In Anlehnung an William Shakespeares Drama „Heinrich VIII“ inszenierte der britische Fotograf Mike Tinney die poetische Still-Serie „Of the Field“. Gezeigt werden prachtvolle Blumen, die den Zenit ihrer Blüte bereits überschritten haben. Tinney sucht diesen Moment einzufangen und reflektiert so über die Vergänglichkeit der Existenz an sich.

S Magazin: Du bist Stillleben- und Doku-Fotograf. Wie kommt es, dass du dich für zwei so unterschiedliche Fotografiebereiche interessierst – und sind das nicht zwei völlig konträre Vorgehensweisen bei der Arbeit?
Mike Tinney: Die beiden Felder sind nicht so weit voneinander entfernt. Natürlich unterscheiden sich die Arbeitsprozesse, aber für mich und meine Arbeit sind sie beide im Grunde ein Einfangen von Details und die Hervorhebung des Unterschätzten.

Ich habe für einen Food-Fotografen gearbeitet; er kam ins Studio, nach dem Fitnessstudio und einem Kaffee mit Freunden – die meisten sind Banker und Anwälte –, und er zweifelte an der Relevanz des Fotografierens einer Schweinepastete im Zusammenhang mit dem großen Ganzen.

Damals wollte ich nur wissen, wie ich mit einem Aufwand von einer Menge X an Licht diese Pastete so gut aussehen lassen könne, wie mein Chef das konnte. Nun verstehe ich, was er sagte, und obwohl ich Tag für Tag Stillleben fotografiere, hatte ich immer einen Blick für die Welt – das ist meine Art, mit dem Leben in Verbindung zu bleiben.

# BEREITGESTELLTE DATEN
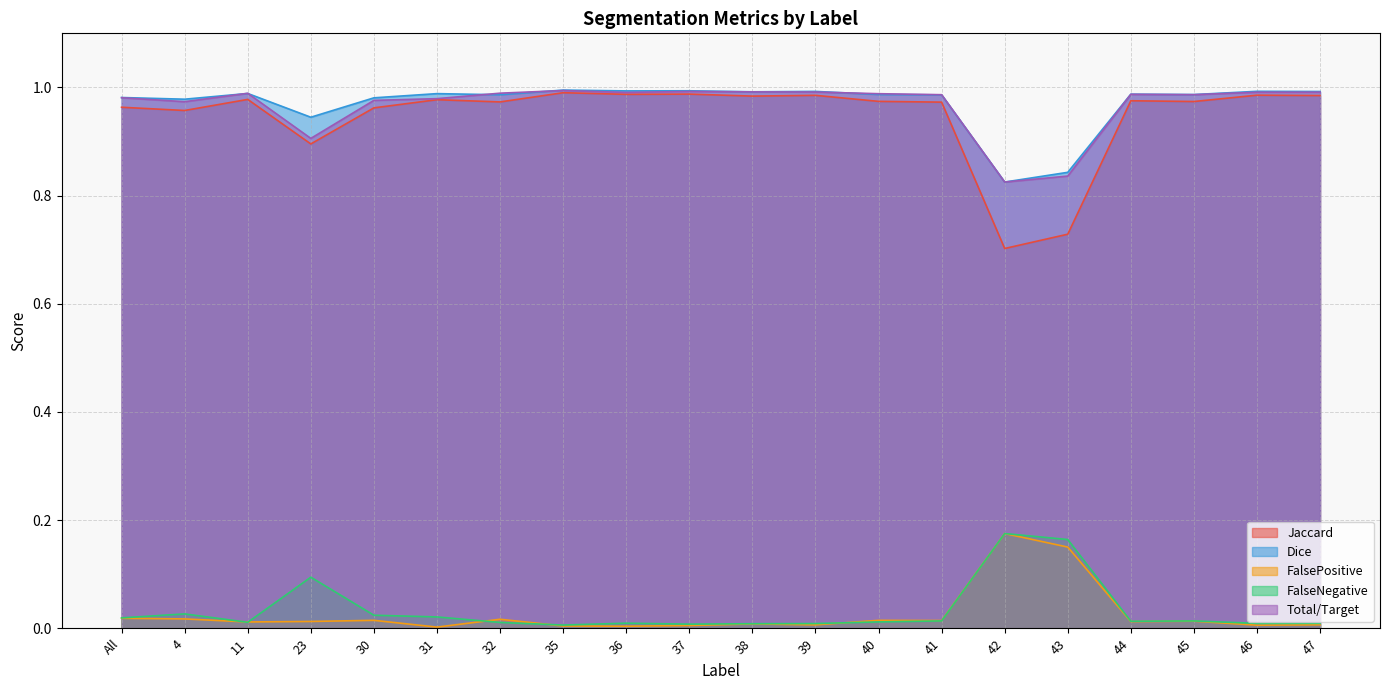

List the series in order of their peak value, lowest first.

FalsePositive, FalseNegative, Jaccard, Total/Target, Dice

# DIE AUFGABE
Schreibe aus dem Interview mit Mike Tinney den Abschnitt ab, der mit „Mike Tinney: Die“ beginnt und bis einschließlich „Hervorhebung des Unterschätzten.“ reicht. Die Daten spielen hierfür keine Rolle.

# ERGEBNIS
Mike Tinney: Die beiden Felder sind nicht so weit voneinander entfernt. Natürlich unterscheiden sich die Arbeitsprozesse, aber für mich und meine Arbeit sind sie beide im Grunde ein Einfangen von Details und die Hervorhebung des Unterschätzten.